The introduction of spatial hindrance through high molecular weight PEG modification via DBCO presents an innovative strategy to attenuate the interaction between CAR-T cells and monocytes, thereby alleviating CRS. Nevertheless, it is imperative to consider the immunogenicity of PEG and its impact on the immune system’s clearance of PEG. Owing to its excellent biocompatibility and tunable physicochemical properties, PEG plays a crucial role in various domains, including pharmaceuticals, biotechnology, the food industry, as well as cosmetics and personal care products. Therefore, people frequently come into contact with and use products containing PEG in their daily lives, and as a consequence, many individuals have produced antibodies against PEG [58]. Reportedly, more than 25% of healthy individuals possess anti-PEG IgM or IgG antibodies, respectively, and 8.3% concurrently harbor both anti-PEG IgM and IgG antibodies [59]. Hence, these pre-existing antibodies are likely to significantly impact the in vivo pharmacokinetics of DBCO-PEG upon infusion, as well as the efficacy of in situ PEGylation of CAR-T cells.

3.2. Biomaterials for Controlling CAR-T Activity and Avoiding OTOT

Currently, synthetic biology methods, such as logic-gated CAR-T cell technology, could be leveraged to regulate the activation of CAR-T cells and circumvent OTOT [22,60,61]. Nevertheless, due to the extensive overlap of antigens between tumor cells and normal tissues, it is challenging to identify ideal antigens that can distinguish between tumor and normal tissues. Additionally, pre-integrating suicide genes into the CAR structure can effectively eliminate CAR-T cells in vivo [62,63]. However, this approach faces difficulties in grasping the timing of suicide-inducing drug administration, and it may potentially impair the anti-tumor efficacy.
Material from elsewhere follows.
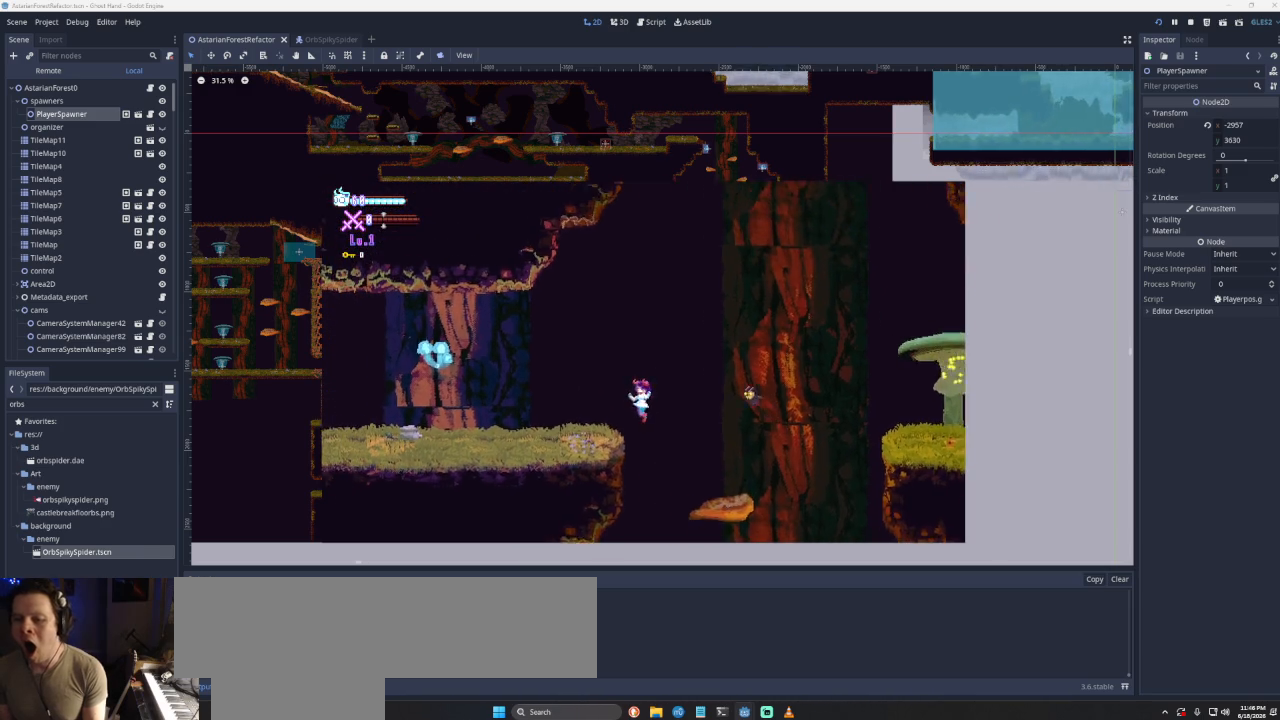
{"buttons": [], "left_stick": "center", "right_stick": "center", "events": [[100, "R1", "down"], [300, "R1", "up"], [333, "CROSS", "up"], [400, "left_stick", "center"]]}
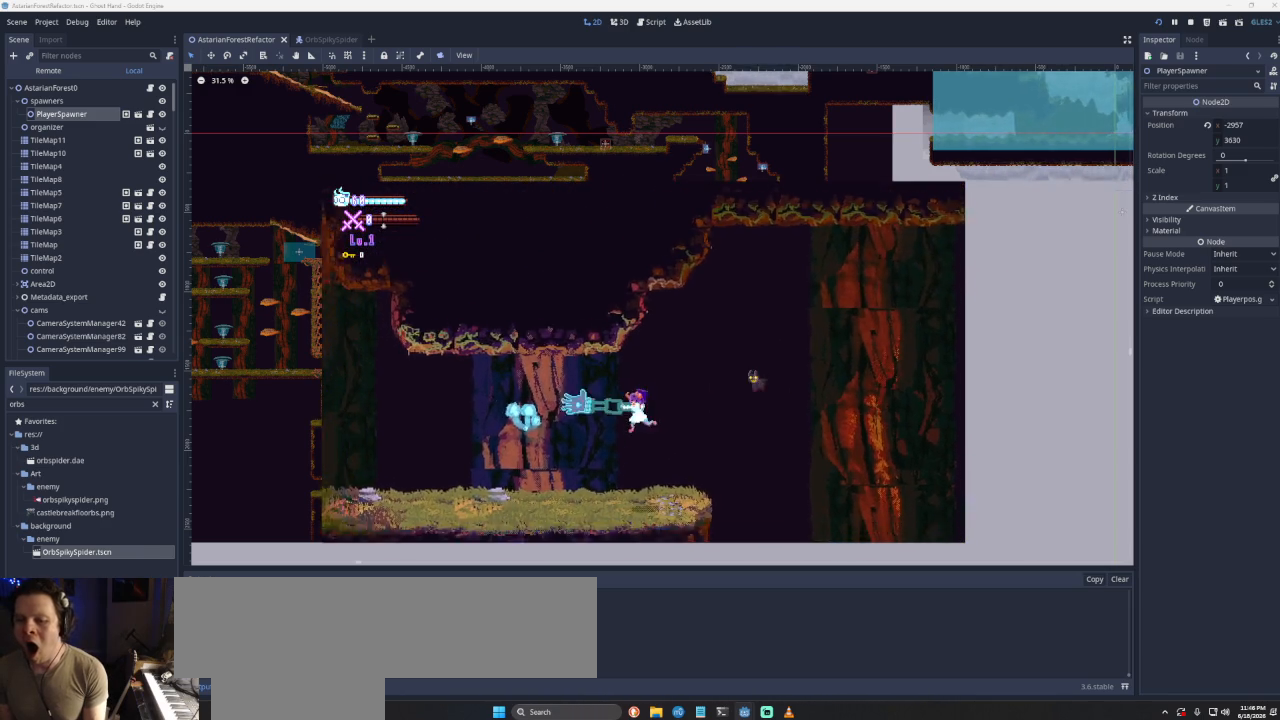
{"buttons": ["CROSS"], "left_stick": "right", "right_stick": "center", "events": [[100, "left_stick", "right"], [433, "CROSS", "down"]]}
Therefore, precise control over CAR-T activity is essential to achieve localized activation at the tumor site and reduce the toxicity of OTOT. Integrating stimulus-responsive biomaterial technology with immunotherapy to achieve remote control of CAR-T cells, enabling time and spatial-specific activation of CAR-T cells, could potentially offer a safer approach to inhibit tumor growth in the body.
Miller et al. ingeniously incorporated the HSPB1 into the CAR structure, creating a sophisticated “photothermal sensitive switch” that enables precise triggering of CAR expression [64] (Scheme 6). The exciting research findings revealed that after a brief heat treatment, CAR transgene expression in primary T cells significantly increased a lot [64]. To achieve localized thermal therapy for tumors, researchers judiciously selected plasmonic AuNR as highly efficient photothermal converters, which could efficiently convert NIR (650~900 nm) into thermal energy. After intravenous injection of AuNR and CAR-T cells, it was observed that only CD19+ tumors triggered significant CAR expression after NIR irradiation. Untreated or CD19 tumors failed to activate CD19 CAR-T cells. Furthermore, the study revealed that locally induced activation of CAR-T was spatially restricted to the heated area, with no CAR-T cells observed in distant tumors and spleen, efficaciously avoiding adverse effects on non-tumor organs [64].
Another team designed a more sophisticated photoresponsive biomaterial, which was a hexagonally shaped upconversion nanoplate (UCNPs) with a core–shell composition of β-NaYbF4: 0.5%Tm@NaYF4, where Yb3+ acts as a photosensitizer receiving NIR excitation light, and Tm3+ serves as a blue light emitter [65]. Upon 980 nm NIR excitation, UCNPs could function as miniature deep-tissue photon sensors, inducing intense blue light emission. Introducing the newly engineered photoresponsive module into the CAR structure, they constructed light-switchable CAR-T cells (LiCAR-T) combined with UCNPs. Upon NIR irradiation, these cells, LiCAR-T, could induce CAR expression only under dual activation of blue light signals and tumor antigens [65]. LiCAR-T cells exhibited antigen-dependent and spatiotemporally dependent cytotoxicity against tumors. Furthermore, they established OTOT mouse models and a CRS model based on SCID-beige mice, finding that CD19 LiCAR-T cells significantly reduced B cell aplasia and decreased the cytokine level [65].
Unlike the limited penetration capability of NIR, focused ultrasound (FUS) offers a safe and non-invasive means to deliver energy into deeper tissues [66]. The method of controlling CAR-T cell activity through short, pulsed waves of FUS has been reported [67], but currently, there are no stimulus-responsive biomaterials specifically designed for this purpose. Some researchers have provided an overview anticipating the use of nanotechnology and other external physical stimuli such as magnetic fields, X-rays, electric fields, etc., to remotely manipulate the activity of CAR-T cells for the treatment of malignant tumors [68], thereby eliciting a particularly powerful therapeutic effect on solid tumors and reducing the risk of OTOT. Similarly, these external means of physical manipulation have also overcome the drawback of NIR, namely its relatively insufficient penetration depth in the context of the human body [69], particularly in tissues abundant with blood or pigments, constraining its precision in accurately localizing and monitoring deep-seated tissues.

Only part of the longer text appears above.